On December 7th, General Motors, Daimler – Chrysler, Toyota and Ford filed a legal challenge against the State of California and the California Air Resources Board (CARB) claiming the State lacks the authority to regulate greenhouse gas pollution from motor vehicles. The suit challenges CARB's unanimous approval of a landmark rule that would reduce greenhouse gas pollution from California's passenger vehicles by 30% by 2016.
"If GM, Daimler – Chrysler, Toyota and Ford are going to survive, they have got to wake up to their responsibilities and design vehicles that emit less greenhouse gas pollution. It's especially disappointing to see Ford and Toyota filing suit, since they have been positioning themselves as environmentally sensitive manufacturers," said Environmental Defense attorney Jim Marston. "The CARB rule is a wake-up call to this industry to design vehicles that are compatible with the long-term well-being of California's and, more broadly, the Earth's environment, public health and economic sustainability."
"This is just another delay tactic from an industry known for crying wolf," said Environmental Defense policy analyst Kate Larsen. "Industry's bringing lawyers to the table instead of engineers can prevent California drivers from enjoying the vehicle choices and cost savings they demand and deserve."
In 2002, California passed a law designed to cut the impact of the state's biggest source of greenhouse gas pollution: passenger vehicles.

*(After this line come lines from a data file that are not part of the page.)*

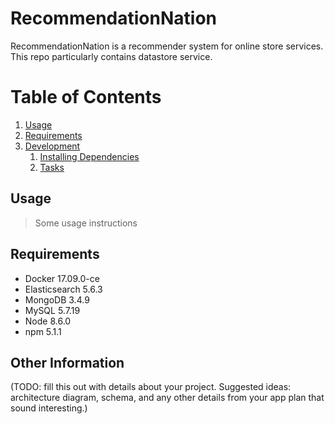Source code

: # RecommendationNation

RecommendationNation is a recommender system for online store services. This repo particularly contains datastore service.

# Table of Contents

1. [Usage](#Usage)
1. [Requirements](#requirements)
1. [Development](#development)
    1. [Installing Dependencies](#installing-dependencies)
    1. [Tasks](#tasks)

## Usage

> Some usage instructions

## Requirements
- Docker 17.09.0-ce
- Elasticsearch 5.6.3
- MongoDB 3.4.9
- MySQL 5.7.19
- Node 8.6.0
- npm 5.1.1

## Other Information

(TODO: fill this out with details about your project. Suggested ideas: architecture diagram, schema, and any other details from your app plan that sound interesting.)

This ground-breaking law–Assembly Bill 1493–("Pavley") requires CARB to adopt regulations that achieve the maximum feasible and cost-effective reduction of greenhouse gas pollution emitted by passenger vehicles.
CARB will forward its final rule to Governor Schwarzenegger and the state legislature on January first, 2005. The measure is scheduled to go into effect on January first 2006.